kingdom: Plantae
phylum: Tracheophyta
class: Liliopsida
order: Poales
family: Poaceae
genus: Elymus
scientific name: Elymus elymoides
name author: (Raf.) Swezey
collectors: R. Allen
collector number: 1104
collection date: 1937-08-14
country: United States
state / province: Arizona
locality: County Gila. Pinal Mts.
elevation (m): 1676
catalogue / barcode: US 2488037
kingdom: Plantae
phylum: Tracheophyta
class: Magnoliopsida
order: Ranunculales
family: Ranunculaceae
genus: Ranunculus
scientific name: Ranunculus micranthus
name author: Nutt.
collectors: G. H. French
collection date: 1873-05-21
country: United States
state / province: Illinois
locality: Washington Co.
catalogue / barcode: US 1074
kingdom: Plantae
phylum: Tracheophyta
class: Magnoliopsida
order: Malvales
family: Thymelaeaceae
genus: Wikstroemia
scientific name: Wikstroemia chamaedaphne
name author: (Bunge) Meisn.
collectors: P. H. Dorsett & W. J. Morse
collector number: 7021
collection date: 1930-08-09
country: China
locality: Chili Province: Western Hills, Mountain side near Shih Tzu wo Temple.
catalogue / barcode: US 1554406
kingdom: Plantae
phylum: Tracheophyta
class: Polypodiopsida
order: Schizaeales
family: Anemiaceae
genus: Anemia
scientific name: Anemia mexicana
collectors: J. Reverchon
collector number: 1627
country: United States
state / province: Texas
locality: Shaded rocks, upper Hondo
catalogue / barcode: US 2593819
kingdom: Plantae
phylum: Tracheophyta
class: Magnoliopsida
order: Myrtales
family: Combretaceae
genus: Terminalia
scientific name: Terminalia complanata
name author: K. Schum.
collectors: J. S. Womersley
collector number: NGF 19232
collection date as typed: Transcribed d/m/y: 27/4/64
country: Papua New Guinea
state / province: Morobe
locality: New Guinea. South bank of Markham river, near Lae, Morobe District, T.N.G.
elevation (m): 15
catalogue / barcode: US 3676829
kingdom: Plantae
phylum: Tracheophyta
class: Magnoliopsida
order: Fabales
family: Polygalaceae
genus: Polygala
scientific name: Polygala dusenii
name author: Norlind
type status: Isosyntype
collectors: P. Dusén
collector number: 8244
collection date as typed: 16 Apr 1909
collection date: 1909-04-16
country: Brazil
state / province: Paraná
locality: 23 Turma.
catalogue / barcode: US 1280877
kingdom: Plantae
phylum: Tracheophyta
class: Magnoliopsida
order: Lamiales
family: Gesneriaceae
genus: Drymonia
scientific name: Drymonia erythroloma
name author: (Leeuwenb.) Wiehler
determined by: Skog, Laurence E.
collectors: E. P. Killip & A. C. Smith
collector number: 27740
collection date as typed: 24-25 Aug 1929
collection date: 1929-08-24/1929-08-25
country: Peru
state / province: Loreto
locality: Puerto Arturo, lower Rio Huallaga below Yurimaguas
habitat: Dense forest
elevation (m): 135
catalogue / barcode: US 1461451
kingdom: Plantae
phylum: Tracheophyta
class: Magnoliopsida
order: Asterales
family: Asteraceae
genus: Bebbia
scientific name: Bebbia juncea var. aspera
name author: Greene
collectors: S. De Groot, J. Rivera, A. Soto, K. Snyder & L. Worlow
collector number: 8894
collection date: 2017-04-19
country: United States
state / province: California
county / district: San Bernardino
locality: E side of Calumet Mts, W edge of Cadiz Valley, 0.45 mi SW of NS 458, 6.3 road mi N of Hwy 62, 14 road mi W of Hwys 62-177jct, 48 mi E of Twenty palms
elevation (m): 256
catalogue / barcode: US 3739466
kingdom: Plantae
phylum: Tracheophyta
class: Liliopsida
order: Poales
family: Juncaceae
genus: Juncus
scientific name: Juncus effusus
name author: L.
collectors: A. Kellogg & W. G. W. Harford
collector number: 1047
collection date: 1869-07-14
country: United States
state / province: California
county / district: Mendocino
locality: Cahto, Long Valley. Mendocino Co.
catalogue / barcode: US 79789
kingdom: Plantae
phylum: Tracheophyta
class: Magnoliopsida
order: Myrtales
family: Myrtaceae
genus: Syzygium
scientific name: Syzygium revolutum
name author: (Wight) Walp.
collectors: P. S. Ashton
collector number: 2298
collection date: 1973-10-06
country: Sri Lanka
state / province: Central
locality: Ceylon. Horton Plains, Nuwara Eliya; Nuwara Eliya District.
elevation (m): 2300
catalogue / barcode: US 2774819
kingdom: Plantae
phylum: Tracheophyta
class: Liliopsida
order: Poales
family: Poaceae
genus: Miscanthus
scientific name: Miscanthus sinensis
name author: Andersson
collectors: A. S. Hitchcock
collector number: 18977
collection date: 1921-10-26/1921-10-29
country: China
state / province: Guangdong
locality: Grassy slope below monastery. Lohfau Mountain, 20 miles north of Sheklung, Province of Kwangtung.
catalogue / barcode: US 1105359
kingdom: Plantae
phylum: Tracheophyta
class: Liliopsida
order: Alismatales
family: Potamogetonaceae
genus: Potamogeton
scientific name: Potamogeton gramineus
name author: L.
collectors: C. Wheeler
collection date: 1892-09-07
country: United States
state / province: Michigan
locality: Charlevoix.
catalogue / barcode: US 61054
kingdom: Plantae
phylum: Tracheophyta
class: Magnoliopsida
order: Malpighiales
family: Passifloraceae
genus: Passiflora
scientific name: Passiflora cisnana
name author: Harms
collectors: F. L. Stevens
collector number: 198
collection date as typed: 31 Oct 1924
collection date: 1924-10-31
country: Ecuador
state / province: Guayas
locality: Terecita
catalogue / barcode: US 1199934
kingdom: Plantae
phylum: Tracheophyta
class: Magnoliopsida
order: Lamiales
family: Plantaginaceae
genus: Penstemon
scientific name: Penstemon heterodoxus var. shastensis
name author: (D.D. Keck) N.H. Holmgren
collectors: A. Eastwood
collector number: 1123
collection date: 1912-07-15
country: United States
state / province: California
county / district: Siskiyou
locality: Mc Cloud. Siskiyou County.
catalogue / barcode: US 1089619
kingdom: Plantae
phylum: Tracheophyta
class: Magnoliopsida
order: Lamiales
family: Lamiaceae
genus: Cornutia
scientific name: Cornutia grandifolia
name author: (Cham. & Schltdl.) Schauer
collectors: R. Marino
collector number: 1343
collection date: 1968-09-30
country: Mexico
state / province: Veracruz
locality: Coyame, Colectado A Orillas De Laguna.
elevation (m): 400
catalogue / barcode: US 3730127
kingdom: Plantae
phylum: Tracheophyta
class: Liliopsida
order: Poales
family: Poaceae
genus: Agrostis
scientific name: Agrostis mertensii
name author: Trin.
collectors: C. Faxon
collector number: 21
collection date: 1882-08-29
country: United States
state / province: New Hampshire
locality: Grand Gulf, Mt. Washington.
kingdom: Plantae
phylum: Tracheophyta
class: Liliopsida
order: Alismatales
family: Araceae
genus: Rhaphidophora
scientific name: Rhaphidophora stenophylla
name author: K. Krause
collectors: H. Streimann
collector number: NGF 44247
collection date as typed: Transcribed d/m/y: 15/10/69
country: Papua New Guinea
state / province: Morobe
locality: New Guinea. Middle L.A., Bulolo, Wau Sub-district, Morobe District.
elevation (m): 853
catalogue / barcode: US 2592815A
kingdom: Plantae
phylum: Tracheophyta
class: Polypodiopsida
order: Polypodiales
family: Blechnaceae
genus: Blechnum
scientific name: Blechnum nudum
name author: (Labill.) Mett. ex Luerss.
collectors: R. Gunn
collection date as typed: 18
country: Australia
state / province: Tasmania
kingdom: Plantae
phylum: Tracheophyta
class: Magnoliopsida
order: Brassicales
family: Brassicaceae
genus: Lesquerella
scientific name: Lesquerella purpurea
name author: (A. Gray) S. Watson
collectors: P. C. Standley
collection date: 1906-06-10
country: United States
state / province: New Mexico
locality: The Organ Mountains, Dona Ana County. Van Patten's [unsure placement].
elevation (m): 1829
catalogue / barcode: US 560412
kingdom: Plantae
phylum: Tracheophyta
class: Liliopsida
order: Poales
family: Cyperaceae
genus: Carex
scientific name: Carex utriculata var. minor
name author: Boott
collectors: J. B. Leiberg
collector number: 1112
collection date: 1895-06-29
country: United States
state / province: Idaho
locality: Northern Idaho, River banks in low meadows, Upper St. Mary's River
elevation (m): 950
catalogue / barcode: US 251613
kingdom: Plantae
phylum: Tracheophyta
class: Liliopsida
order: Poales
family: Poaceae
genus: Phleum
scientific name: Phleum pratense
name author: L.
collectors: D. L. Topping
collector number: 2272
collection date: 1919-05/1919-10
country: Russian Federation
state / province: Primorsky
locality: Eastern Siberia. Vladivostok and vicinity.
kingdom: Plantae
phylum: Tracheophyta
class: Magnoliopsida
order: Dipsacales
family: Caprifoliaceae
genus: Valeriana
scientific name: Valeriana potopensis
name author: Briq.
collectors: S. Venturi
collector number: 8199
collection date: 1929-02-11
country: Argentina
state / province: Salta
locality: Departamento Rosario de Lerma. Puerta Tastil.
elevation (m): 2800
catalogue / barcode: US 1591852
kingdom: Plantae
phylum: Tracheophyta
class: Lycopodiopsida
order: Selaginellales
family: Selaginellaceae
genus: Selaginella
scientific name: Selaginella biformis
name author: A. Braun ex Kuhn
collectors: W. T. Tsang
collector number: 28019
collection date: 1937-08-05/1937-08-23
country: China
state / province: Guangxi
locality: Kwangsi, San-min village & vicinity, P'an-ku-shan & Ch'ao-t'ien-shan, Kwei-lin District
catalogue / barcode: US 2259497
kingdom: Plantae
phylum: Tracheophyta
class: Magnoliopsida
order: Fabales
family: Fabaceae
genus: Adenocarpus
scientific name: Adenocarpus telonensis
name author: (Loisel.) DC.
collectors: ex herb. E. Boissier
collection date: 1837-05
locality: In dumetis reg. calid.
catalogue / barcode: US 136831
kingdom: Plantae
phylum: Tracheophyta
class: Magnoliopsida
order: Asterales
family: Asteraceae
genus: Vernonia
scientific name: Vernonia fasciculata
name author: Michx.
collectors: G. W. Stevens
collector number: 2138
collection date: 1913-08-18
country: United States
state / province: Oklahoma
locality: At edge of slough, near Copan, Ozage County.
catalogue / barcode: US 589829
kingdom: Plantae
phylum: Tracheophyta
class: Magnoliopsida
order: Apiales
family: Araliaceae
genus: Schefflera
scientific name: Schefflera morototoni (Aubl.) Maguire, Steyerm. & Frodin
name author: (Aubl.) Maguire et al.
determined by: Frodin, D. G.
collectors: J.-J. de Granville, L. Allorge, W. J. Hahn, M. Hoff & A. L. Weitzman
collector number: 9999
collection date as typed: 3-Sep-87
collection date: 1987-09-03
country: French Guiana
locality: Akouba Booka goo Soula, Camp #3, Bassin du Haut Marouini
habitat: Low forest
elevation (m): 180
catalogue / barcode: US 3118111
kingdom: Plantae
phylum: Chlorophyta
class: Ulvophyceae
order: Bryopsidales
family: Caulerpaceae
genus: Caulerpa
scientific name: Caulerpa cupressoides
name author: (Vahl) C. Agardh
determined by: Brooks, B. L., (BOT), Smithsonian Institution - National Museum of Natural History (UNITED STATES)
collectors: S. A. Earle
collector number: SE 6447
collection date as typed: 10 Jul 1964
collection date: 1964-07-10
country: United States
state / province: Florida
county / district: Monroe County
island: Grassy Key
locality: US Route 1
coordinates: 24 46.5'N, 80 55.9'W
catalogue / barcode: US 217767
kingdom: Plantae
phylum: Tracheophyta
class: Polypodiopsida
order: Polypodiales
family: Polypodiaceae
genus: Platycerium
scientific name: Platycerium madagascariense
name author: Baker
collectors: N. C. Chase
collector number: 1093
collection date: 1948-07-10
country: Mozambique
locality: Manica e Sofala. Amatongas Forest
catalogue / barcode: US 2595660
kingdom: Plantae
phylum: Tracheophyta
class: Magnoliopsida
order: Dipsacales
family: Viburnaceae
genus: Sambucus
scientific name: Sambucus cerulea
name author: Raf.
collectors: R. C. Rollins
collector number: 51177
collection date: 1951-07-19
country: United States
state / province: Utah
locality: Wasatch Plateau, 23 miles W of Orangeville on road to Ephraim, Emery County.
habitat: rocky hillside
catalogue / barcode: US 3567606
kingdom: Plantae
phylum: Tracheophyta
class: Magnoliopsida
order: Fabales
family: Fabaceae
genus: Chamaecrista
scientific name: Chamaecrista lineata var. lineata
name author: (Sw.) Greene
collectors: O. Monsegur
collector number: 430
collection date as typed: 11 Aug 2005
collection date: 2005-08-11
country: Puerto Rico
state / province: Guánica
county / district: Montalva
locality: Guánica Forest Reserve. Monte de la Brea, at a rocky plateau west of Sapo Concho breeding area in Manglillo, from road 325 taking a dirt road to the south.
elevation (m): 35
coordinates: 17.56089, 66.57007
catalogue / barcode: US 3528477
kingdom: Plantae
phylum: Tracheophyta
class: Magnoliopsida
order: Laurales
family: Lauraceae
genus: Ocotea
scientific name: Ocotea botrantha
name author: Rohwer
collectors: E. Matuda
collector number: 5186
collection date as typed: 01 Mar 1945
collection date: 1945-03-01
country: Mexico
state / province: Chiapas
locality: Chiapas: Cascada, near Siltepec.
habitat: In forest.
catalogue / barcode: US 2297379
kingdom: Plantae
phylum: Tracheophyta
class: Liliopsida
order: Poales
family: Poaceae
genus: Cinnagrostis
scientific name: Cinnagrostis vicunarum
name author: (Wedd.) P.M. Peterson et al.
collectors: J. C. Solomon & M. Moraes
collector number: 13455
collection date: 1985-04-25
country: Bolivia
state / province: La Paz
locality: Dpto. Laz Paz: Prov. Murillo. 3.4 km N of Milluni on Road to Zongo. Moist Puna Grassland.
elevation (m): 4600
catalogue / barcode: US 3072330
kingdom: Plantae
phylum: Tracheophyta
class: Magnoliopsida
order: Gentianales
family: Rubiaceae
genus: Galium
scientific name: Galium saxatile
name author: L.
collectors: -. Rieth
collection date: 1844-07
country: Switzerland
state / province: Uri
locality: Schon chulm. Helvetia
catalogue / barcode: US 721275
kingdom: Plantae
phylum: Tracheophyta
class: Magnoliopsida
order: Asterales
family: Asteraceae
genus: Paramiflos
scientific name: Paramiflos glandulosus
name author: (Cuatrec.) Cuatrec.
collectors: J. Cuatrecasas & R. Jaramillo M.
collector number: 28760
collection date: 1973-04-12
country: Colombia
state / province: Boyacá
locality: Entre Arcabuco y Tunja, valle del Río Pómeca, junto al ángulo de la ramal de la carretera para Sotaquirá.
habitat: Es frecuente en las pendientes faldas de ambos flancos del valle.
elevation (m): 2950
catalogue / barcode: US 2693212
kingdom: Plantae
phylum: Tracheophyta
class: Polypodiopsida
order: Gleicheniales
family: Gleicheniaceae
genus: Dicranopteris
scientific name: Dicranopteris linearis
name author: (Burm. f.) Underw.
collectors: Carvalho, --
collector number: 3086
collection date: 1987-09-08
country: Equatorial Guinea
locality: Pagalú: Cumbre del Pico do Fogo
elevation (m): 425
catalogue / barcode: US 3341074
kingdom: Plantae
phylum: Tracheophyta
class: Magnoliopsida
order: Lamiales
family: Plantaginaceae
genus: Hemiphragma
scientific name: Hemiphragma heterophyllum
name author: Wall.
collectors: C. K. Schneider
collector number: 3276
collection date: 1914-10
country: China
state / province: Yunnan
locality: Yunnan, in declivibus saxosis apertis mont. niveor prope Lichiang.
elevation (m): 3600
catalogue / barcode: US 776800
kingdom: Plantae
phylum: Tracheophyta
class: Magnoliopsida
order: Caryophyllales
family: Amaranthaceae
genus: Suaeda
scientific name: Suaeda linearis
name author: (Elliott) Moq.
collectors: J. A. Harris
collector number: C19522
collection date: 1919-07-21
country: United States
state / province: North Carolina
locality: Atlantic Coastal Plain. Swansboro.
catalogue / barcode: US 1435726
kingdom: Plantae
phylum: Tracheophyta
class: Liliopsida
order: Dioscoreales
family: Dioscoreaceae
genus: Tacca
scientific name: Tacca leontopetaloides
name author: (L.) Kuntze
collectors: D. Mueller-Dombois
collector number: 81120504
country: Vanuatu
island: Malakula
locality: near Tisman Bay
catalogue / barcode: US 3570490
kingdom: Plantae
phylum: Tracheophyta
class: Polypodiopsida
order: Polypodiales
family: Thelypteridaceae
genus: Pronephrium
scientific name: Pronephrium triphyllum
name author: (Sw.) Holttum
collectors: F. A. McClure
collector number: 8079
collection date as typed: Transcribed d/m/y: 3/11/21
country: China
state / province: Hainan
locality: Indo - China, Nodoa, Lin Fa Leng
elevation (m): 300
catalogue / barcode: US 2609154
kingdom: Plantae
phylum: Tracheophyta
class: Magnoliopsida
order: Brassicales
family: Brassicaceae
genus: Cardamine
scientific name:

■ **Exercise task**:
Please quote verbatim the lines above, starting with the line that contains "scientific name: Pronephrium triphyllum" and continuing through the last line of the entries.

■ **Answer for the task**:
scientific name: Pronephrium triphyllum
name author: (Sw.) Holttum
collectors: F. A. McClure
collector number: 8079
collection date as typed: Transcribed d/m/y: 3/11/21
country: China
state / province: Hainan
locality: Indo - China, Nodoa, Lin Fa Leng
elevation (m): 300
catalogue / barcode: US 2609154
kingdom: Plantae
phylum: Tracheophyta
class: Magnoliopsida
order: Brassicales
family: Brassicaceae
genus: Cardamine
scientific name:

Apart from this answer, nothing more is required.